A standard “get the red out” eye-drop product like Visine and Clear Eyes might be your knee-jerk impulse if your eyes are bloodshot, but all of the eye experts consulted here said to steer clear of them, especially for regular use. While these can temporarily constrict the blood vessels (and make your eyes appear less red), Winokur says that over time your eyes will get used to that constricting sensation. “When you stop using them, you get what we call ‘rebound redness,’ where your blood vessels get really, really big when you stop using them. It’s a bad cycle.”
Winokur and ophthalmologist Satish Modi of the Seeta Eye Centers were optimistic about a new eye drop called Lumify, based on a glaucoma medicine, which is designed to help get rid of redness. It’s the first over-the-counter eye drop that’s been developed with low-dose brimonidine tartrate, which reduces eye redness by selectively constricting blood vessels in the eye. “Patients have been reporting great results with it so far,” says Modi.
“We also tell people to take artificial drops if the eyes are more dry,” says Winokur.
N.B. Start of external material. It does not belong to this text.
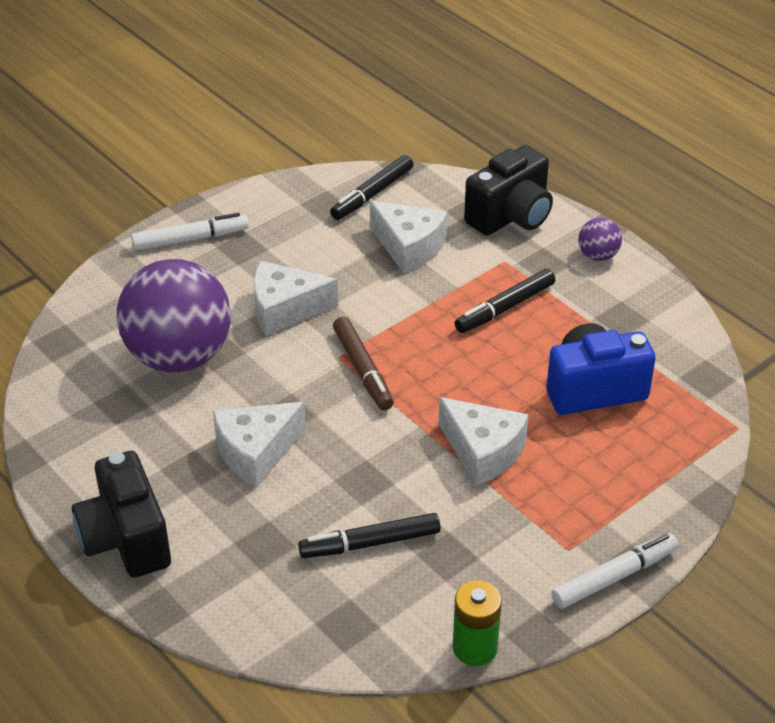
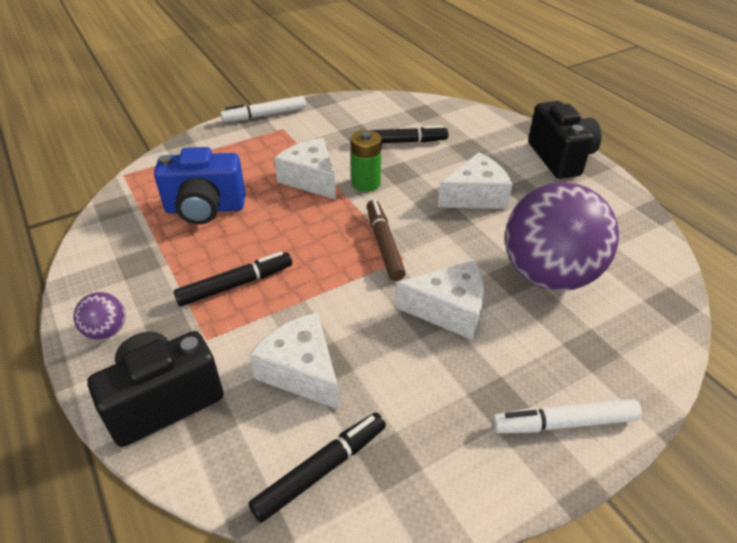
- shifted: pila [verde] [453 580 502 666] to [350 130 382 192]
While your actual tears are a lot more complicated than the synthetic stuff — containing things like oil, hormones, growth factors, mucin, etc. — he says there are a lot of manufacturers that are trying to mimic certain parts of the tear film, like Systane Balance or Refresh Tears. The fine print here, too, is that you don’t want to be using this long-term: “Prolonged use of artificial tears may only perpetuate the very issue you are trying to solve,” says Visionworks optometrist and vice-president Jason Singh.
And if your redness is coupled with itch, you might want to try an over-the-counter eye drop catered to allergy sufferers. “That’s something you can try with very minimal side effects on your own, and you don’t need a prescription,” says Winokur.
Even beyond these in-your-eye solutions, an on-your-eye addition helps. “If your eyelids are inflamed and causing eye irritation, warm compresses can loosen glands in the lids,”says Modi. Winokur adds that the hot compress is especially helpful for relieving a blockage of the glands in your eyes — otherwise known as meibomian gland dysfunction — that can cause eye dryness.
If your eyes are puffy and need added soothing, a cool compress or towel feels nice, too. “Even if you take your artificial tears and put them in the fridge, and drop them in cold, it mimics a cold compress and your eyes are going to feel a lot better,” says Winokur.
Modi says supplements can help make up deficiencies in certain nutrients — including A, C, and E — which can minimally improve the health of the sclera (and therefore the color), too, if they’re supplementing a balanced diet. Here’s a multivitamin specifically targeted to eye health, including zinc, copper, and vitamins C and E.
Winokur prefers to recommend Omega vitamins like flaxseed oil to patients. He says there’s more evidence that supplementing your diet with it can improve the quality of oils that go into the tear film (which may be somewhat beneficial for reducing eye dryness, too).